Luis Bolonio gibt zu bedenken, dass erneuerbare Energie nicht automatisch ein Synonym für Nachhaltigkeit und Grün sei. Die Solaranlagen verbrauchen eine Resource, die in der Wüste ein seltenes Gut ist: Wasser. Alle paar Monate müssen die Solarpanels gewaschen werden, damit die Staubablagerungen, die in der Wüste unvermeidlich sind, nicht die Leistung einschränken und so die Produktion vermindern. „Die 3.000 Hektar Solaranlagen, die in der Gemarkung Tabernas geplant sind, brauchen jährlich rund 80 Millionen Liter Wasser", sagt Bolonio.

Der im Rahmen des „Green Deal" der EU geförderte Ausbau der erneuerbaren Energien in Spanien folgt nicht nur der heimischen Nachfrage. Spaniens Regierungschef Pedro Sánchez bekräftigte vor wenigen Wochen vor internationalen Investoren die Absicht, zum Exporteur für „grüne Energie" zu werden, neben Strom wird dies wohl auch Wasserstoff sein, der mit Strom aus erneuerbaren Quellen hergestellt wird.

Bolonio macht einen weiten Bogen auf. „Das deutsche Projekt Desertec, das Strom aus der Sahara nach Europa bringen wollte, ist gescheitert", sagt er. „Jetzt haben sie es ein paar Kilometer Richtung Norden verlegt." Er schimpft regelrecht und findet einen starken Begriff für das, was hier passiert: „Energiekolonialismus". So nennt er diese Pläne. Sie im Süden seien die Leidtragenden, weil die Landschaft zerstört werde. Es profitierten die Konzerne in der Hauptstadt und die Länder im Norden. Denn dorthin fließt der Strom. Und dorthin, sagt er, fließt der Gewinn.

→ **SELBST AUSPROBIEREN**:
Gib aus dem Textblock über Solaranlagen in der Wüste die Passage von „Bolonio macht einen" bis einschließlich „fließt der Gewinn." noch einmal wieder und tausche dabei bitte „Konzerne" gegen „Unternehmen" aus.

→ **GESPEICHERTE DATEN**:
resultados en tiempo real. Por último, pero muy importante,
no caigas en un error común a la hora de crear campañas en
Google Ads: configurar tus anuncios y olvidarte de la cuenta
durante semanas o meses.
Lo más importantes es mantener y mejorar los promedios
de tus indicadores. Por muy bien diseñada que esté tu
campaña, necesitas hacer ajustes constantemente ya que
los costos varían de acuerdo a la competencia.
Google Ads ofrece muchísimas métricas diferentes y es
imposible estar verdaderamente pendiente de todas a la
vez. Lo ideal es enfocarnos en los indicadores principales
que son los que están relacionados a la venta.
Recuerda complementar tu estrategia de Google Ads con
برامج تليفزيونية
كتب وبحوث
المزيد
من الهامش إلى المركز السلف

→ **ERGEBNIS DIESER ÜBUNG**:
Bolonio macht einen weiten Bogen auf. „Das deutsche Projekt Desertec, das Strom aus der Sahara nach Europa bringen wollte, ist gescheitert", sagt er. „Jetzt haben sie es ein paar Kilometer Richtung Norden verlegt." Er schimpft regelrecht und findet einen starken Begriff für das, was hier passiert: „Energiekolonialismus". So nennt er diese Pläne. Sie im Süden seien die Leidtragenden, weil die Landschaft zerstört werde. Es profitierten die Unternehmen in der Hauptstadt und die Länder im Norden. Denn dorthin fließt der Strom. Und dorthin, sagt er, fließt der Gewinn.